Evidence of a link between rheumatoid disease and increased thromboembolic events is not reported widely in the literature. The exact perioperative risk is still unknown.5 However patients with rheumatoid disease are thought to be in a hypercoagulable state due to chronic inflammation as well as often being on corticosteroids preoperatively.4,5 They also frequently have multiple joint involvements and may be slower to mobilize and progress postoperatively increases their stay in hospital. A previous retrospective review looking at 609 rheumatoid cases showed that there was an increase in VTE events compared with the general population and patients with severe, extra-articular disease had a significantly increased risk of a VTE.14 However it is also well established that hospitalization increases your VTE risk and there has been no evidence to show that this rate is greater in the rheumatoid group over the general population.5 The consensus seems to be that for operative procedures, especially in orthopaedic lower limb surgeries, patients should be treated as high risk like any other patient due hospitalization and the surgery itself and there is no evidence to suggest they require a different protocol for DVT prophylaxis.

Conclusion

In conclusion it is vitally important that rheumatoid patients are fully assessed in the preoperative setting to ensure all modifiable risks can be kept to a minimum. From the evidence described in this paper our authors would recommend the following considerations.

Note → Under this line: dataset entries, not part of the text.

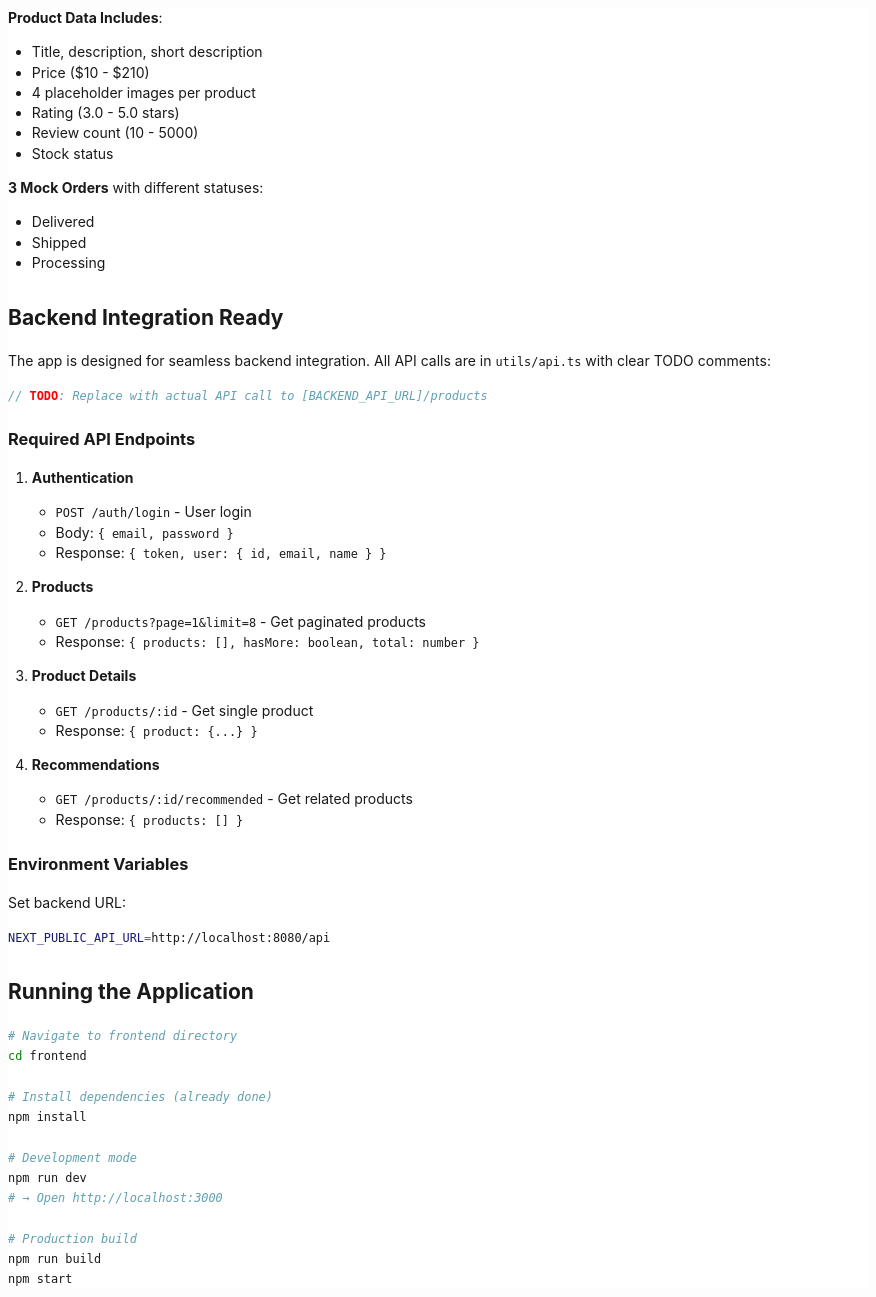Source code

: **Product Data Includes**:
- Title, description, short description
- Price ($10 - $210)
- 4 placeholder images per product
- Rating (3.0 - 5.0 stars)
- Review count (10 - 5000)
- Stock status

**3 Mock Orders** with different statuses:
- Delivered
- Shipped
- Processing

## Backend Integration Ready

The app is designed for seamless backend integration. All API calls are in `utils/api.ts` with clear TODO comments:

```typescript
// TODO: Replace with actual API call to [BACKEND_API_URL]/products
```

### Required API Endpoints

1. **Authentication**
   - `POST /auth/login` - User login
   - Body: `{ email, password }`
   - Response: `{ token, user: { id, email, name } }`

2. **Products**
   - `GET /products?page=1&limit=8` - Get paginated products
   - Response: `{ products: [], hasMore: boolean, total: number }`

3. **Product Details**
   - `GET /products/:id` - Get single product
   - Response: `{ product: {...} }`

4. **Recommendations**
   - `GET /products/:id/recommended` - Get related products
   - Response: `{ products: [] }`

### Environment Variables

Set backend URL:
```bash
NEXT_PUBLIC_API_URL=http://localhost:8080/api
```

## Running the Application

```bash
# Navigate to frontend directory
cd frontend

# Install dependencies (already done)
npm install

# Development mode
npm run dev
# → Open http://localhost:3000

# Production build
npm run build
npm start
```
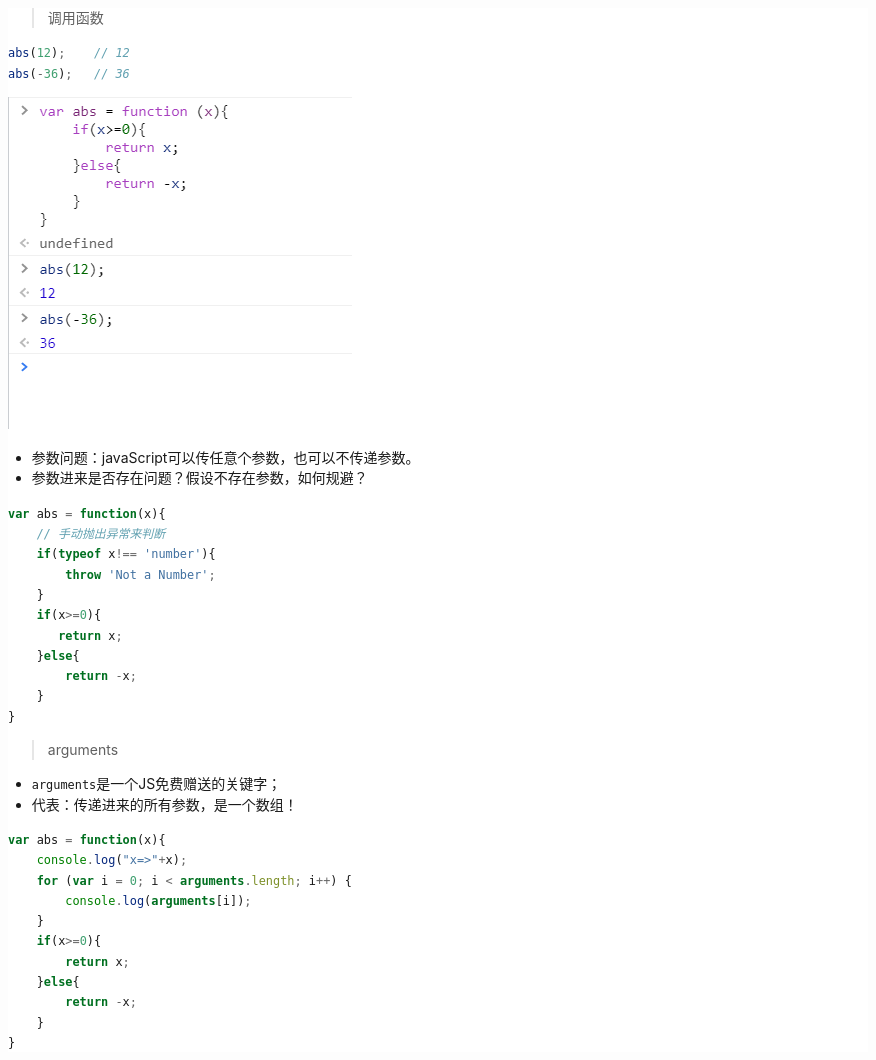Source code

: >调用函数

```js
abs(12);	// 12
abs(-36);	// 36
```

![image-20210708140955747](assets/image-20210708140955747.png)

- 参数问题：javaScript可以传任意个参数，也可以不传递参数。
- 参数进来是否存在问题？假设不存在参数，如何规避？

```js
var abs = function(x){
	// 手动抛出异常来判断
    if(typeof x!== 'number'){
    	throw 'Not a Number';
    }
    if(x>=0){
       return x;
    }else{
    	return -x;
    }
}
```

> arguments

- `arguments`是一个JS免费赠送的关键字；
- 代表：传递进来的所有参数，是一个数组！

```js
var abs = function(x){
    console.log("x=>"+x);
    for (var i = 0; i < arguments.length; i++) {
        console.log(arguments[i]);
    }
    if(x>=0){
        return x;
    }else{
        return -x;
    }
}
```
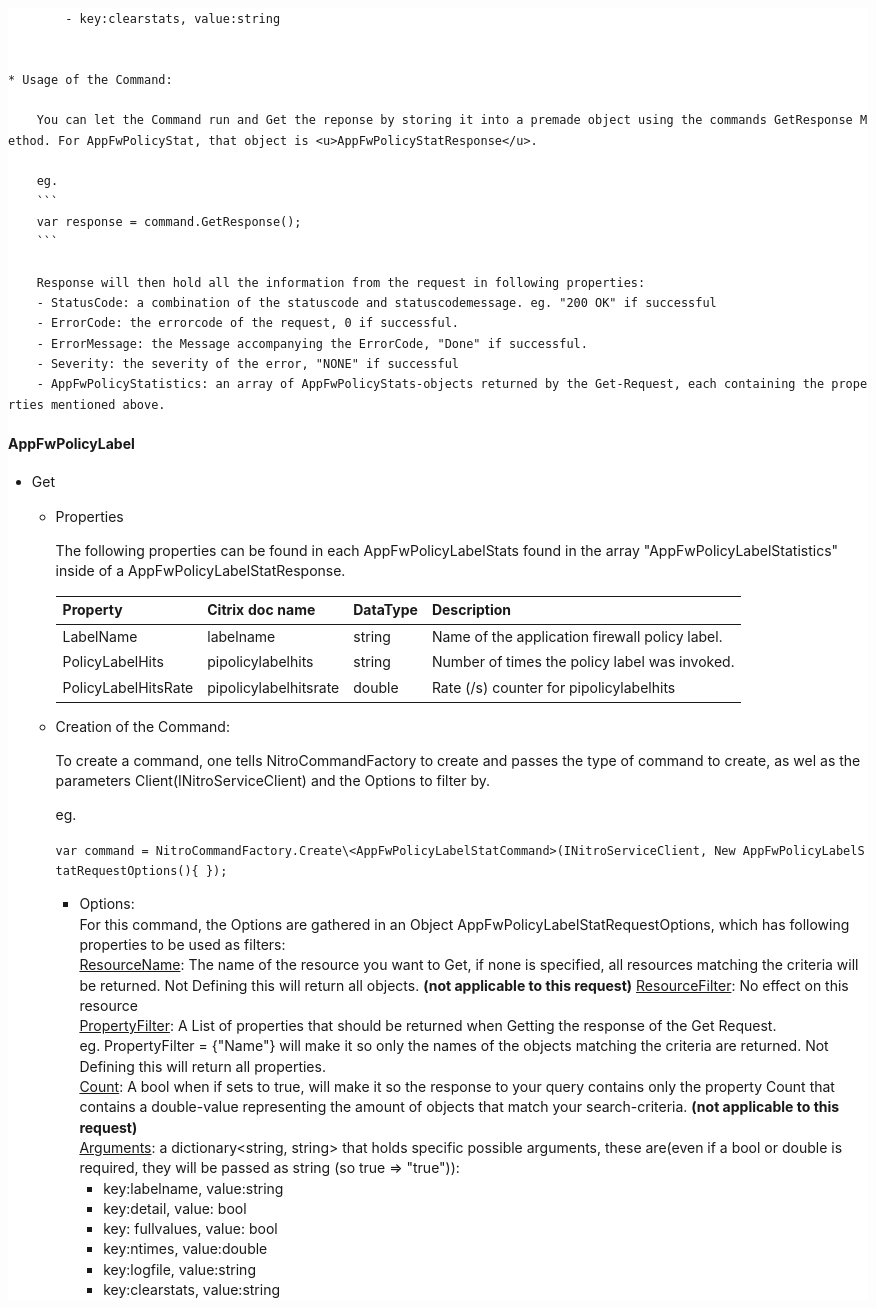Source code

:             - key:clearstats, value:string  
        

    * Usage of the Command:

        You can let the Command run and Get the reponse by storing it into a premade object using the commands GetResponse Method. For AppFwPolicyStat, that object is <u>AppFwPolicyStatResponse</u>.

        eg. 
        ```
        var response = command.GetResponse(); 
        ```

        Response will then hold all the information from the request in following properties:   
        - StatusCode: a combination of the statuscode and statuscodemessage. eg. "200 OK" if successful
        - ErrorCode: the errorcode of the request, 0 if successful.
        - ErrorMessage: the Message accompanying the ErrorCode, "Done" if successful.
        - Severity: the severity of the error, "NONE" if successful
        - AppFwPolicyStatistics: an array of AppFwPolicyStats-objects returned by the Get-Request, each containing the properties mentioned above.


#### AppFwPolicyLabel

+ Get
    * Properties  

        The following properties can be found in each AppFwPolicyLabelStats found in the array "AppFwPolicyLabelStatistics" inside of a AppFwPolicyLabelStatResponse.

        Property|Citrix doc name|DataType|Description
        ---|---|---|---
        LabelName|labelname|string|Name of the application firewall policy label.
        PolicyLabelHits|pipolicylabelhits|string|Number of times the policy label was invoked.
        PolicyLabelHitsRate|pipolicylabelhitsrate|double|Rate (/s) counter for pipolicylabelhits


    * Creation of the Command:  

        To create a command, one tells NitroCommandFactory to create and passes the type of command to create, as wel as the parameters Client(INitroServiceClient) and the Options to filter by.  

        eg. 
        ```
        var command = NitroCommandFactory.Create\<AppFwPolicyLabelStatCommand>(INitroServiceClient, New AppFwPolicyLabelStatRequestOptions(){ });
        ```
        
        - Options:  
        For this command, the Options are gathered in an Object AppFwPolicyLabelStatRequestOptions, which has following properties to be used as filters:  
        <u>ResourceName</u>: The name of the resource you want to Get, if none is specified, all resources matching the criteria will be returned.  Not Defining this will return all objects.  <b>(not applicable to this request)</b>
        <u>ResourceFilter</u>: No effect on this resource  
        <u>PropertyFilter</u>: A List of properties that should be returned when Getting the response of the Get Request.  
        eg. PropertyFilter = {"Name"} will make it so only the names of the objects matching the criteria are returned. Not Defining this will return all properties.  
        <u>Count</u>: A bool when if sets to true, will make it so the response to your query contains only the property Count that contains a double-value representing the amount of objects that match your search-criteria. <b>(not applicable to this request)</b>  
        <u>Arguments</u>: a dictionary<string, string> that holds specific possible arguments, these are(even if a bool or double is required, they will be passed as string (so true => "true")):  
            - key:labelname, value:string  
            - key:detail, value: bool  
            - key: fullvalues, value: bool  
            - key:ntimes, value:double  
            - key:logfile, value:string  
            - key:clearstats, value:string  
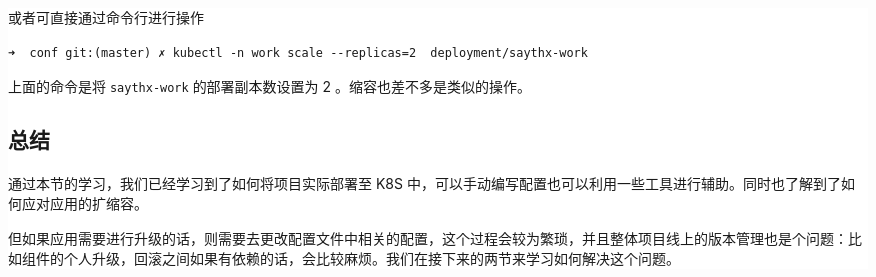 或者可直接通过命令行进行操作

```
➜  conf git:(master) ✗ kubectl -n work scale --replicas=2  deployment/saythx-work

```

上面的命令是将 `saythx-work` 的部署副本数设置为 2 。缩容也差不多是类似的操作。

## 总结

通过本节的学习，我们已经学习到了如何将项目实际部署至 K8S 中，可以手动编写配置也可以利用一些工具进行辅助。同时也了解到了如何应对应用的扩缩容。

但如果应用需要进行升级的话，则需要去更改配置文件中相关的配置，这个过程会较为繁琐，并且整体项目线上的版本管理也是个问题：比如组件的个人升级，回滚之间如果有依赖的话，会比较麻烦。我们在接下来的两节来学习如何解决这个问题。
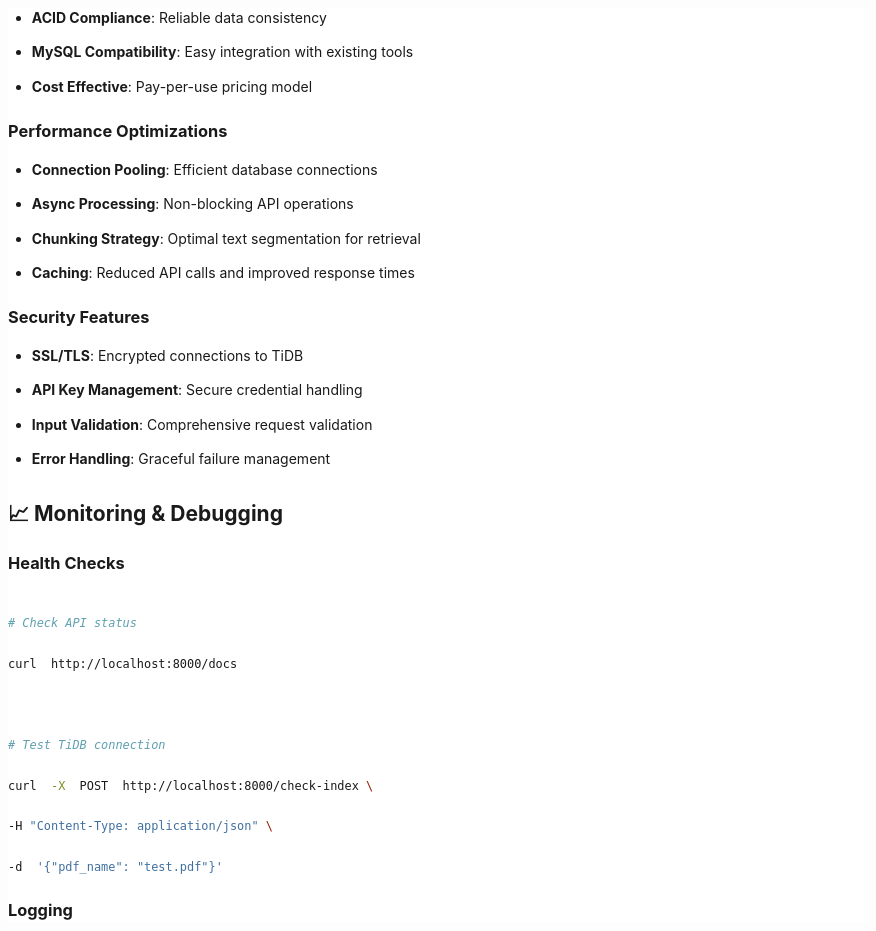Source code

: -  **ACID Compliance**: Reliable data consistency

-  **MySQL Compatibility**: Easy integration with existing tools

-  **Cost Effective**: Pay-per-use pricing model

  

### Performance Optimizations

-  **Connection Pooling**: Efficient database connections

-  **Async Processing**: Non-blocking API operations

-  **Chunking Strategy**: Optimal text segmentation for retrieval

-  **Caching**: Reduced API calls and improved response times

  

### Security Features

-  **SSL/TLS**: Encrypted connections to TiDB

-  **API Key Management**: Secure credential handling

-  **Input Validation**: Comprehensive request validation

-  **Error Handling**: Graceful failure management

  

## 📈 Monitoring & Debugging

  

### Health Checks

```bash

# Check API status

curl  http://localhost:8000/docs

  

# Test TiDB connection

curl  -X  POST  http://localhost:8000/check-index \

-H "Content-Type: application/json" \

-d  '{"pdf_name": "test.pdf"}'

```

  

### Logging
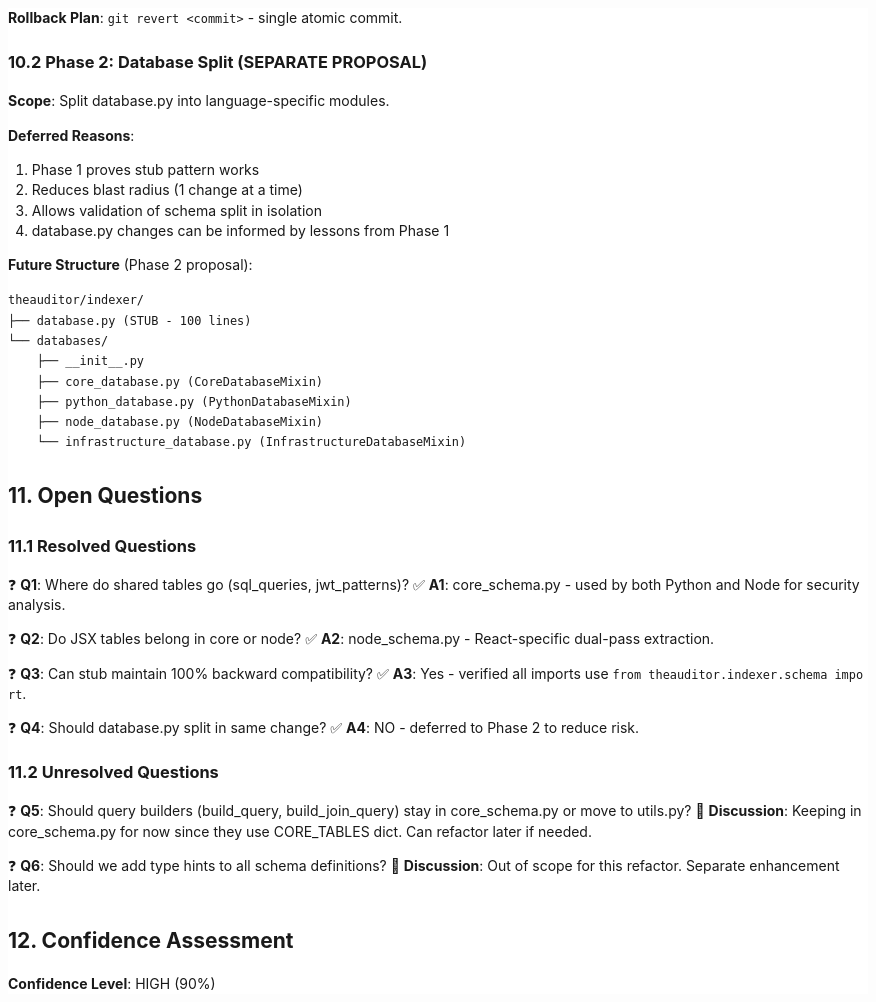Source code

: **Rollback Plan**: `git revert <commit>` - single atomic commit.

### 10.2 Phase 2: Database Split (SEPARATE PROPOSAL)

**Scope**: Split database.py into language-specific modules.

**Deferred Reasons**:
1. Phase 1 proves stub pattern works
2. Reduces blast radius (1 change at a time)
3. Allows validation of schema split in isolation
4. database.py changes can be informed by lessons from Phase 1

**Future Structure** (Phase 2 proposal):
```
theauditor/indexer/
├── database.py (STUB - 100 lines)
└── databases/
    ├── __init__.py
    ├── core_database.py (CoreDatabaseMixin)
    ├── python_database.py (PythonDatabaseMixin)
    ├── node_database.py (NodeDatabaseMixin)
    └── infrastructure_database.py (InfrastructureDatabaseMixin)
```

## 11. Open Questions

### 11.1 Resolved Questions

❓ **Q1**: Where do shared tables go (sql_queries, jwt_patterns)?
✅ **A1**: core_schema.py - used by both Python and Node for security analysis.

❓ **Q2**: Do JSX tables belong in core or node?
✅ **A2**: node_schema.py - React-specific dual-pass extraction.

❓ **Q3**: Can stub maintain 100% backward compatibility?
✅ **A3**: Yes - verified all imports use `from theauditor.indexer.schema import`.

❓ **Q4**: Should database.py split in same change?
✅ **A4**: NO - deferred to Phase 2 to reduce risk.

### 11.2 Unresolved Questions

❓ **Q5**: Should query builders (build_query, build_join_query) stay in core_schema.py or move to utils.py?
💬 **Discussion**: Keeping in core_schema.py for now since they use CORE_TABLES dict. Can refactor later if needed.

❓ **Q6**: Should we add type hints to all schema definitions?
💬 **Discussion**: Out of scope for this refactor. Separate enhancement later.

## 12. Confidence Assessment

**Confidence Level**: HIGH (90%)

  1. In cervical spine asymptomatic patients there is still controversy surrounding the need for further investigation. However, our authors would recommend that flexion and extension views should be routinely obtained prior to these patients receiving surgery.
  2. Patients should also receive flexion and extension views of their lumbar spine routinely to aid with their positioning on the surgical table.
  3. If patients present with symptoms of instability, either clinically or radio graphically, they should received imaging of their spine preoperatively in the form of MRI or CT scanning in addition to their flexion and extension radiographs. Depending on these results a spinal surgical option may be sought.
  4. All patients should receive an ECG and an echocardiogram preoperatively as these patients often have asymptomatic cardiac disease.
  5. A routine haemoglobin analysis should be performed preoperatively and crossed matched blood should be available preoperatively for patients receiving major surgery.
  6. In all patients, regardless of their history of respiratory manifestations of rheumatoid disease, a chest radiograph should be performed as well as pulmonary function tests and arterial gases especially if they describe a poor exercise function.
  7. Methotrexate should be continued throughout the surgical process.
  8. Corticosteroids should be given at their normal dose on the morning of surgery unless they are indicated for adrenal insufficiency in which case perioperative steroid treatment will be required.
  9. Biological agents should be stopped 1-4 weeks prior to surgery and recommenced 1-4 weeks post operatively depending on wound healing.
  10. In the surgical setting rheumatoid patients have not been proven to have an increased risk of VTE and should be treated with the standard local protocol for DVT prophylaxis.
  11. Finally, if the pre surgical assessment identifies that a patient is particularly high risk for surgery then there should be serious consideration of whether the patient is a candidate for an elective procedure at all.

It is important to involve the anesthetic team early on when managing these patients preoperatively. If in doubt about specific DMARDs rheumatological advice should be sought.

Acknowledgments

None.

Conflicts of interest

This is to confirm that there are no conflicts of interest to declare for this work. No financial or other inducements have been received or are expected as a result of this paper being written.